**Document extract**
# # # # # # #
Source: Screen capture – Mike Szoke


During my first full playthrough, I began my journey as a tiny, everlasting, weapon-wielding crow tasked with the mission of reaping the soul of a demonic forest spirit. Working as a reaper, Death’s Door quickly established that these crows did this to prevent themselves from ageing and dying. However, upon the success of obtaining the spirit’s soul a much bigger crow swooped in, struck Crow on the head, and ventured off to use the newly-obtained soul for their own agenda.

This larger crow had attempted to use the soul to venture beyond Death’s Door – however, this wasn’t enough. So we, the player, are tasked with the challenge of finding and defeating three incredibly powerful monsters who have, in fact, overstayed their welcome in the land of the living. 

As in life, everything has an expiration date, however. This has led to these three extending their age at the cost of their own mortality. Death’s Door explores these themes with humour, despair and makes us question our own relationship with life and the time we have in it.
# # # # # # #
**Listing**
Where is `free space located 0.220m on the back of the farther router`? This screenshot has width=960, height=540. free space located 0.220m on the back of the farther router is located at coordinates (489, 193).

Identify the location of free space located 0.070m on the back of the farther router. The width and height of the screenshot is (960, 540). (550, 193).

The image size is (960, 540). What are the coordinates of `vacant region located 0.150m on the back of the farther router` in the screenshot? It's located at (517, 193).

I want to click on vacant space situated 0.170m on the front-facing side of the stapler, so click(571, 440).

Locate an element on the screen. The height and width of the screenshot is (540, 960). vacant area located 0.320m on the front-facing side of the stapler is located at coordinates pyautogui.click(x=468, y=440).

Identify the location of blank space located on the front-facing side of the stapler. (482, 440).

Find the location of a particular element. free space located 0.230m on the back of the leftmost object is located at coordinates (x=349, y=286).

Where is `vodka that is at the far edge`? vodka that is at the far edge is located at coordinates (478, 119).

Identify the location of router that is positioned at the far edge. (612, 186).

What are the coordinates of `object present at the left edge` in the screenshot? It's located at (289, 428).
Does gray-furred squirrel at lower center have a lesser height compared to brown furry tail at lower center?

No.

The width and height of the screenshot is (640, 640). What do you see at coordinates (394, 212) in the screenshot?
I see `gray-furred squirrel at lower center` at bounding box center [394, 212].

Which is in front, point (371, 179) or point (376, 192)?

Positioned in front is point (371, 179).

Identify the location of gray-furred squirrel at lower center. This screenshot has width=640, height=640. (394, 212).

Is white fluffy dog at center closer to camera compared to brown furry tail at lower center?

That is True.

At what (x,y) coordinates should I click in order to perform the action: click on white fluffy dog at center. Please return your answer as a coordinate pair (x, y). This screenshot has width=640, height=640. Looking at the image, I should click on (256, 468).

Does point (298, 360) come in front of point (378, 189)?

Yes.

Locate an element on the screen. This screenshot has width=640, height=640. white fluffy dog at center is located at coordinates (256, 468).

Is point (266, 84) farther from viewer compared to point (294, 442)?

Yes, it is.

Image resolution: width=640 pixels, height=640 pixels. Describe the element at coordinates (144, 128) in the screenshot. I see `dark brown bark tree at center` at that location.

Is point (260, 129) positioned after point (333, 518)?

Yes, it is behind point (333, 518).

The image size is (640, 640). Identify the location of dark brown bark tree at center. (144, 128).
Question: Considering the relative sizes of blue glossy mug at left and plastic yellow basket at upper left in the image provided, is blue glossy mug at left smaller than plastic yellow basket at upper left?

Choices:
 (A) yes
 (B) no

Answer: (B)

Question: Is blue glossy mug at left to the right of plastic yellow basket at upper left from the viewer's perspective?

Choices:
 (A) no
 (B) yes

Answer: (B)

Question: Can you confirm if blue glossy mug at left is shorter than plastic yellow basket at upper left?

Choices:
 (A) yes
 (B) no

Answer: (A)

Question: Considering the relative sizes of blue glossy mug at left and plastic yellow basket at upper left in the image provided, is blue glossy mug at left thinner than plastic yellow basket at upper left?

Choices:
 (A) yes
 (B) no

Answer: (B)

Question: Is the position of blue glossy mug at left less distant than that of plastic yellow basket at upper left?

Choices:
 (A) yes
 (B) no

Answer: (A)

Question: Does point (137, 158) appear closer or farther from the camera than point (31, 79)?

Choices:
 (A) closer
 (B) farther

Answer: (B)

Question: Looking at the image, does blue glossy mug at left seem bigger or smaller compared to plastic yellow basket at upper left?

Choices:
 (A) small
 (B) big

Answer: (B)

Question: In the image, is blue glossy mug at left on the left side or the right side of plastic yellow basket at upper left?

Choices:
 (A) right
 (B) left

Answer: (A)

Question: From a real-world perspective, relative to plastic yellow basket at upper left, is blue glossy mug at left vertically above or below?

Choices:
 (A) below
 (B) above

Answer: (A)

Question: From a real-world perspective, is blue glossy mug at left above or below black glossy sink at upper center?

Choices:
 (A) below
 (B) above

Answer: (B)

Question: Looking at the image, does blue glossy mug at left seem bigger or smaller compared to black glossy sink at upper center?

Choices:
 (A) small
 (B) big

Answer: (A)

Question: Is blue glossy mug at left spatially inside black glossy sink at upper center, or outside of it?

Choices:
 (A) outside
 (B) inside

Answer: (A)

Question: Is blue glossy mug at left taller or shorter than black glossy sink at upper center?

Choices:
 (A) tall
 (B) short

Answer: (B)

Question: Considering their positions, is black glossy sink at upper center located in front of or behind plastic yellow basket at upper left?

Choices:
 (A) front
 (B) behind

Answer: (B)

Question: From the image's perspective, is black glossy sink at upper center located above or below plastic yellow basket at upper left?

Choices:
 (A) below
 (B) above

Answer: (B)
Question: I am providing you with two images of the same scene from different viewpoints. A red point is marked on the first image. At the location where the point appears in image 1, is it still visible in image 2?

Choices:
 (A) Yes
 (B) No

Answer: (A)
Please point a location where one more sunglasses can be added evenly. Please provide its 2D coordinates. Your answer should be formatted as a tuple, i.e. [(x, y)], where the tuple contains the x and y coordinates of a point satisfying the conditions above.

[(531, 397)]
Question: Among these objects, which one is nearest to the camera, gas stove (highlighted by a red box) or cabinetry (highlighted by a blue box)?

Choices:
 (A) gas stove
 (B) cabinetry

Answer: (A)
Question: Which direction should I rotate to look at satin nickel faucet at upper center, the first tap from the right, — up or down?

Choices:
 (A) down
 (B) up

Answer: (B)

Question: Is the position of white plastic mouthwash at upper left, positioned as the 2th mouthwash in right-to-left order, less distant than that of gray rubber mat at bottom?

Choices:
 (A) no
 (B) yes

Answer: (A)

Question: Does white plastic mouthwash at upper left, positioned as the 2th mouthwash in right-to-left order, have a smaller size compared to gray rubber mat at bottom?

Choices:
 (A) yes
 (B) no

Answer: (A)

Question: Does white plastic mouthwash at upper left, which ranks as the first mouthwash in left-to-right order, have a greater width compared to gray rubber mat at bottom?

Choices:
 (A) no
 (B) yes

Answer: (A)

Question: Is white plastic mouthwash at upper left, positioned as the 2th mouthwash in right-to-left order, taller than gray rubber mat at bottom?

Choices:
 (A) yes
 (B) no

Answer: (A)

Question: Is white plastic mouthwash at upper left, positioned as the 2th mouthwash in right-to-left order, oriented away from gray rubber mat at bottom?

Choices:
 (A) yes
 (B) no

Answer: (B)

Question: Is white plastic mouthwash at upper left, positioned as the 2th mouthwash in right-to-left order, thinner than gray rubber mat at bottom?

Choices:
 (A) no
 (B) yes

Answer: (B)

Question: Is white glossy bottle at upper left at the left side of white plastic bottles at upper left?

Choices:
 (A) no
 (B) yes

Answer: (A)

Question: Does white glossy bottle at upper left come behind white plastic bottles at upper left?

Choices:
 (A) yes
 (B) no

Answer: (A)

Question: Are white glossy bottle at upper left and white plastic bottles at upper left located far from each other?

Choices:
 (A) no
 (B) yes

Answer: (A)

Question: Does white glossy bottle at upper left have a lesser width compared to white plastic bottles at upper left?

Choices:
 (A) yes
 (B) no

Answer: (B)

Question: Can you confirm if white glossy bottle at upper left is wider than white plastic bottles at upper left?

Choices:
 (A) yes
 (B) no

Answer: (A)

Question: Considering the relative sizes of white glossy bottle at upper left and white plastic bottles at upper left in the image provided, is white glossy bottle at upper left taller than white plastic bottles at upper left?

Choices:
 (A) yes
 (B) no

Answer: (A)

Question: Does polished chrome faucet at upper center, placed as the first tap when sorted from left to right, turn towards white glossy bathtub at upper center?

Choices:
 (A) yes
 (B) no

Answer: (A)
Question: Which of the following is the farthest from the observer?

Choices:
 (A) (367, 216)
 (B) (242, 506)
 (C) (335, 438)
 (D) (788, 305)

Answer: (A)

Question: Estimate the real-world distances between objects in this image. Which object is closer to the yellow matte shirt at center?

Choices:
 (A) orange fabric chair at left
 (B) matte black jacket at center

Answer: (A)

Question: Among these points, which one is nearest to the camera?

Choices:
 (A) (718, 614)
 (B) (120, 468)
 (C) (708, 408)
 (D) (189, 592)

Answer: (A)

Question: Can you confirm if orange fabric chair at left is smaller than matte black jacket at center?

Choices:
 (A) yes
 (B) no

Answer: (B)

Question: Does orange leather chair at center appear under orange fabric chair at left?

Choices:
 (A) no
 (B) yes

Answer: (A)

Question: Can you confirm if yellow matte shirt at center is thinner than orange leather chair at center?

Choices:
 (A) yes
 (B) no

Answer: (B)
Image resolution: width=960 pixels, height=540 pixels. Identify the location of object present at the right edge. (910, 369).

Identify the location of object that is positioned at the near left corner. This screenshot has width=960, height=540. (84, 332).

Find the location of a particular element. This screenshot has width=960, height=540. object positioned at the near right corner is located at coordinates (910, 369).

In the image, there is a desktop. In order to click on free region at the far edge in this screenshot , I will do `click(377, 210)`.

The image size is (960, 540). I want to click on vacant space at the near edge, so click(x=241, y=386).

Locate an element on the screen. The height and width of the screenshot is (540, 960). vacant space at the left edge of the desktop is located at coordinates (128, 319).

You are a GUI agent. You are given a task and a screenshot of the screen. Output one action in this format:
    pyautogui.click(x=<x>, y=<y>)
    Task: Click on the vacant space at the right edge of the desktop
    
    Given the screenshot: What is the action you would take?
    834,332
# # # # # # #
Rewrite the Death's Door passage starting with "During my first" and going on through "their own agenda.", swapping "journey" for "adventure". You won't need the entries for anything here.

During my first full playthrough, I began my adventure as a tiny, everlasting, weapon-wielding crow tasked with the mission of reaping the soul of a demonic forest spirit. Working as a reaper, Death’s Door quickly established that these crows did this to prevent themselves from ageing and dying. However, upon the success of obtaining the spirit’s soul a much bigger crow swooped in, struck Crow on the head, and ventured off to use the newly-obtained soul for their own agenda.